* INSTRUCTIONS TO FOLLOW
Can you rewrite the rows below with "Locking connector" changed to "Latching connector" everywhere and nothing else altered? Omit the pictures from your answer.

:::::

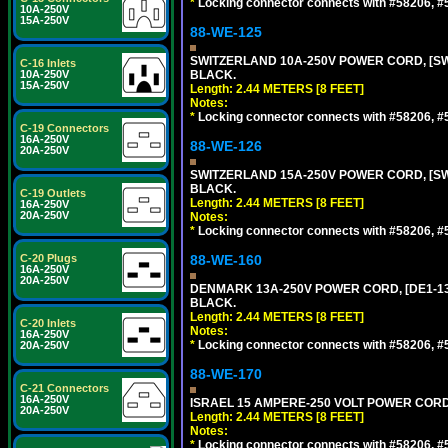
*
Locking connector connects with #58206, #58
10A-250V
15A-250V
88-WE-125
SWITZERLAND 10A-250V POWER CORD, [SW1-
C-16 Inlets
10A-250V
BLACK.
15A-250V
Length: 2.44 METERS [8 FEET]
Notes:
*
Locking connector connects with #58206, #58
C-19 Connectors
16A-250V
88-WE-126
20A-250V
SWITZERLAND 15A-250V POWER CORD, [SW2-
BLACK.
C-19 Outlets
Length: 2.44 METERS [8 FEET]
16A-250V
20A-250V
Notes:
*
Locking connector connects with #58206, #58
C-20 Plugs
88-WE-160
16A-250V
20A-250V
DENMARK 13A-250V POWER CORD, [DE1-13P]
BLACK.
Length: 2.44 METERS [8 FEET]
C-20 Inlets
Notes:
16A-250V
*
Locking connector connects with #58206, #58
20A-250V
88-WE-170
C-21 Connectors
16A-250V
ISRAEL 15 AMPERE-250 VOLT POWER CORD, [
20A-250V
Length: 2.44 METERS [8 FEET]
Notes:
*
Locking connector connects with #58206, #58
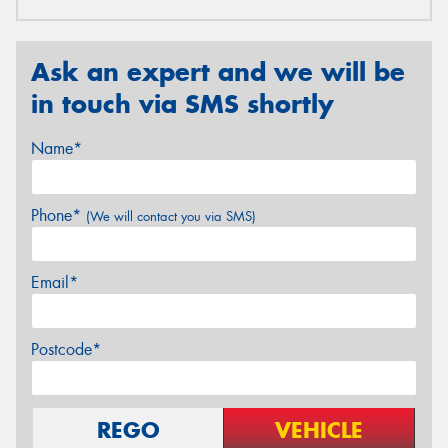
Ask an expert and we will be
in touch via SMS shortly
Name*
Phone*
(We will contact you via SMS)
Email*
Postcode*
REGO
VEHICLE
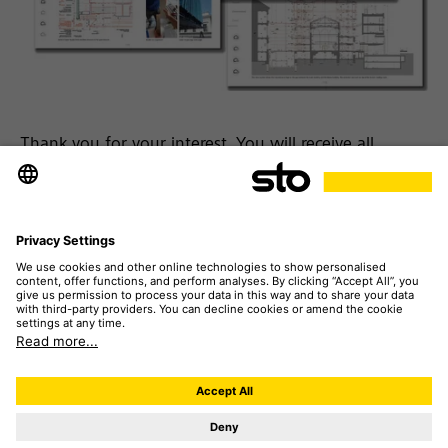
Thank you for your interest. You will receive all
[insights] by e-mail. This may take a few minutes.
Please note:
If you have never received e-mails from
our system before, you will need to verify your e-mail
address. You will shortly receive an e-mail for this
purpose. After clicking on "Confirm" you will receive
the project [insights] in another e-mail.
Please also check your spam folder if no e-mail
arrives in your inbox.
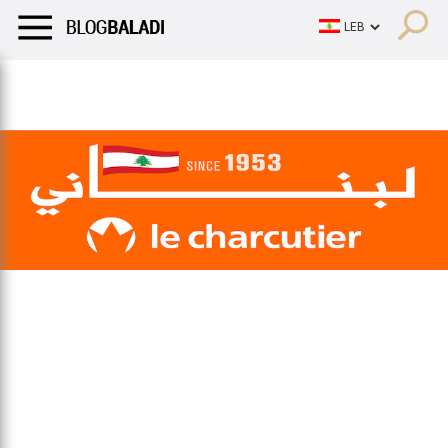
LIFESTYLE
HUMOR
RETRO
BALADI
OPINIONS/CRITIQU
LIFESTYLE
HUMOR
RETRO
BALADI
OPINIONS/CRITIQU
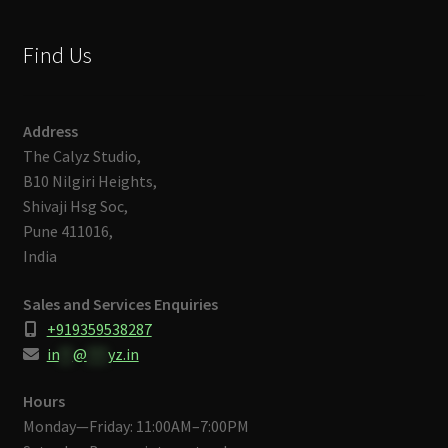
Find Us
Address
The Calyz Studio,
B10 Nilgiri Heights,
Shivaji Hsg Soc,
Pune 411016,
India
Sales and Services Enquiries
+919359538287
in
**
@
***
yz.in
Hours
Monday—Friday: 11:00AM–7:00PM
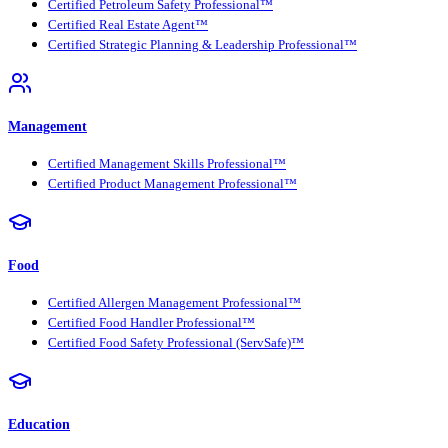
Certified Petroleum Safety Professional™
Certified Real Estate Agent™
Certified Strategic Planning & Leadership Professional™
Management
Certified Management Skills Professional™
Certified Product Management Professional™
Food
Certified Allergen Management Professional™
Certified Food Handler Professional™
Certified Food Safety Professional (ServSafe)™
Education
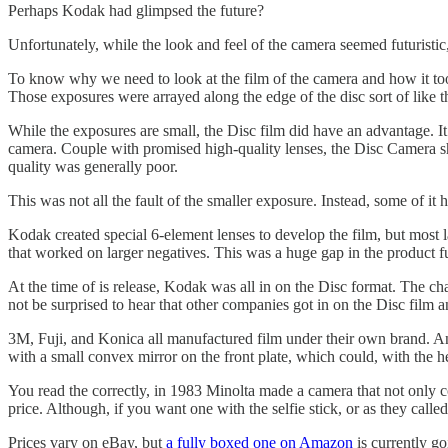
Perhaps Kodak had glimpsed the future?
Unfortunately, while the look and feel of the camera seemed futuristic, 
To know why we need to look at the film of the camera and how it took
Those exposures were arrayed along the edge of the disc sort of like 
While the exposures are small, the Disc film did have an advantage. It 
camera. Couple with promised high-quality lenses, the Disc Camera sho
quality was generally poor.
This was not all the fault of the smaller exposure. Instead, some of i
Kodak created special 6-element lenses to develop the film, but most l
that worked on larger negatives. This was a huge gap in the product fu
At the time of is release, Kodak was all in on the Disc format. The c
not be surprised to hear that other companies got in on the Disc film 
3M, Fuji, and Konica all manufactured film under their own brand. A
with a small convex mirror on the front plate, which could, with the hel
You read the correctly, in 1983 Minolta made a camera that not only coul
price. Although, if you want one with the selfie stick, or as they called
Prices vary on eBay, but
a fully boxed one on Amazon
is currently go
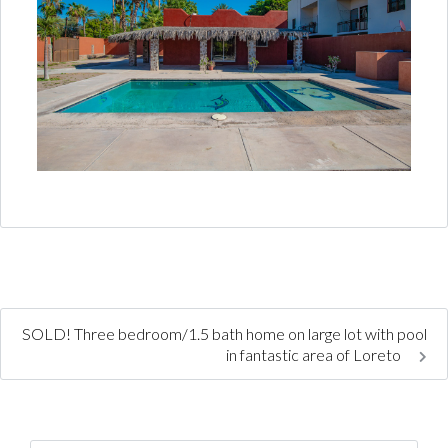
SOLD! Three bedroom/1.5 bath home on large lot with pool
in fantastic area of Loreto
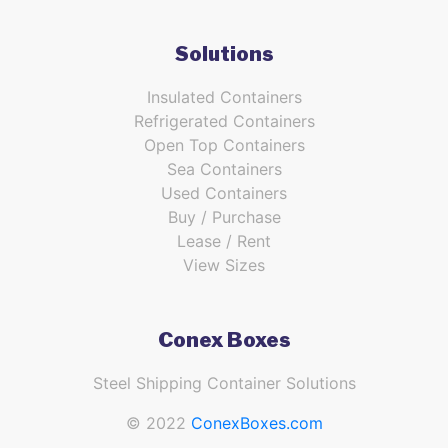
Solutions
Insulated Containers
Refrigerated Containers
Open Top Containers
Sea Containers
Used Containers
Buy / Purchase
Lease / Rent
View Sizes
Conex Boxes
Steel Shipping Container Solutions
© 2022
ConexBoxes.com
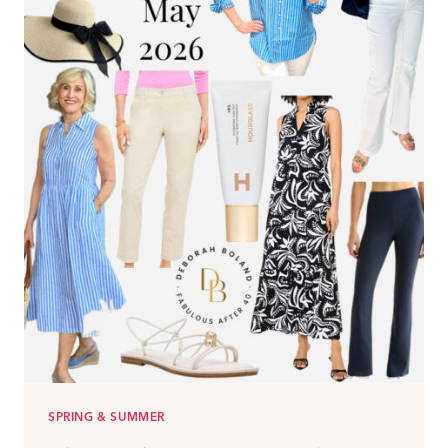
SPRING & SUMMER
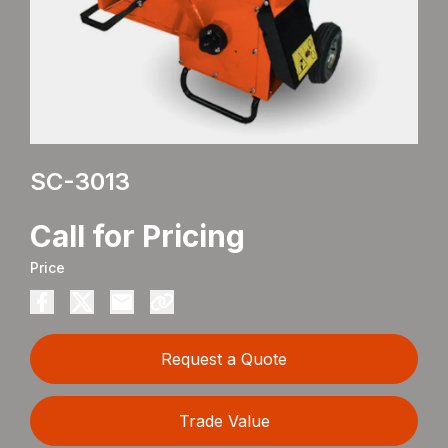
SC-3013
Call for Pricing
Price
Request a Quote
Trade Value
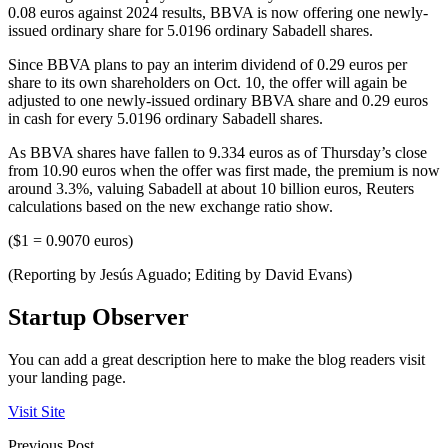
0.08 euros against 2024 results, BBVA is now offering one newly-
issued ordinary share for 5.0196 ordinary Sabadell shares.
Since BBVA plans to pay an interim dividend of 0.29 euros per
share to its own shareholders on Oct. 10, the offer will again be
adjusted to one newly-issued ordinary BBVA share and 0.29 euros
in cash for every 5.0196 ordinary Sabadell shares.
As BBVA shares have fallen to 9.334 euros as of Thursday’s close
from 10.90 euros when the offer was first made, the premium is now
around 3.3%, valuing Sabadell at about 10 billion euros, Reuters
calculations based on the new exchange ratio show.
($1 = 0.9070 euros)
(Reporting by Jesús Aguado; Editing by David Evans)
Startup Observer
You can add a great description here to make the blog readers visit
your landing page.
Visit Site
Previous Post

:::::

* RESULT
*
Latching connector connects with #58206, #58
10A-250V
15A-250V
88-WE-125
SWITZERLAND 10A-250V POWER CORD, [SW1-
C-16 Inlets
10A-250V
BLACK.
15A-250V
Length: 2.44 METERS [8 FEET]
Notes:
*
Latching connector connects with #58206, #58
C-19 Connectors
16A-250V
88-WE-126
20A-250V
SWITZERLAND 15A-250V POWER CORD, [SW2-
BLACK.
C-19 Outlets
Length: 2.44 METERS [8 FEET]
16A-250V
20A-250V
Notes:
*
Latching connector connects with #58206, #58
C-20 Plugs
88-WE-160
16A-250V
20A-250V
DENMARK 13A-250V POWER CORD, [DE1-13P]
BLACK.
Length: 2.44 METERS [8 FEET]
C-20 Inlets
Notes:
16A-250V
*
Latching connector connects with #58206, #58
20A-250V
88-WE-170
C-21 Connectors
16A-250V
ISRAEL 15 AMPERE-250 VOLT POWER CORD, [
20A-250V
Length: 2.44 METERS [8 FEET]
Notes:
*
Latching connector connects with #58206, #58
Ask an expert and we will be
in touch via SMS shortly
Name*
Phone*
(We will contact you via SMS)
Email*
Postcode*
REGO
VEHICLE
Thank you for your interest. You will receive all
[insights] by e-mail. This may take a few minutes.
Please note:
If you have never received e-mails from
our system before, you will need to verify your e-mail
address. You will shortly receive an e-mail for this
purpose. After clicking on "Confirm" you will receive
the project [insights] in another e-mail.
Please also check your spam folder if no e-mail
arrives in your inbox.
LIFESTYLE
HUMOR
RETRO
BALADI
OPINIONS/CRITIQU
LIFESTYLE
HUMOR
RETRO
BALADI
OPINIONS/CRITIQU
Find Us
Address
The Calyz Studio,
B10 Nilgiri Heights,
Shivaji Hsg Soc,
Pune 411016,
India
Sales and Services Enquiries
+919359538287
in
**
@
***
yz.in
Hours
Monday—Friday: 11:00AM–7:00PM
Certified Petroleum Safety Professional™
Certified Real Estate Agent™
Certified Strategic Planning & Leadership Professional™
Management
Certified Management Skills Professional™
Certified Product Management Professional™
Food
Certified Allergen Management Professional™
Certified Food Handler Professional™
Certified Food Safety Professional (ServSafe)™
Education
Perhaps Kodak had glimpsed the future?
Unfortunately, while the look and feel of the camera seemed futuristic, 
To know why we need to look at the film of the camera and how it took
Those exposures were arrayed along the edge of the disc sort of like 
While the exposures are small, the Disc film did have an advantage. It 
camera. Couple with promised high-quality lenses, the Disc Camera sho
quality was generally poor.
This was not all the fault of the smaller exposure. Instead, some of i
Kodak created special 6-element lenses to develop the film, but most l
that worked on larger negatives. This was a huge gap in the product fu
At the time of is release, Kodak was all in on the Disc format. The c
not be surprised to hear that other companies got in on the Disc film 
3M, Fuji, and Konica all manufactured film under their own brand. A
with a small convex mirror on the front plate, which could, with the hel
You read the correctly, in 1983 Minolta made a camera that not only coul
price. Although, if you want one with the selfie stick, or as they called
Prices vary on eBay, but
a fully boxed one on Amazon
is currently go
SOLD! Three bedroom/1.5 bath home on large lot with pool
in fantastic area of Loreto
Solutions
Insulated Containers
Refrigerated Containers
Open Top Containers
Sea Containers
Used Containers
Buy / Purchase
Lease / Rent
View Sizes
Conex Boxes
Steel Shipping Container Solutions
© 2022
ConexBoxes.com
SPRING & SUMMER
SC-3013
Call for Pricing
Price
Request a Quote
Trade Value
0.08 euros against 2024 results, BBVA is now offering one newly-
issued ordinary share for 5.0196 ordinary Sabadell shares.
Since BBVA plans to pay an interim dividend of 0.29 euros per
share to its own shareholders on Oct. 10, the offer will again be
adjusted to one newly-issued ordinary BBVA share and 0.29 euros
in cash for every 5.0196 ordinary Sabadell shares.
As BBVA shares have fallen to 9.334 euros as of Thursday’s close
from 10.90 euros when the offer was first made, the premium is now
around 3.3%, valuing Sabadell at about 10 billion euros, Reuters
calculations based on the new exchange ratio show.
($1 = 0.9070 euros)
(Reporting by Jesús Aguado; Editing by David Evans)
Startup Observer
You can add a great description here to make the blog readers visit
your landing page.
Visit Site
Previous Post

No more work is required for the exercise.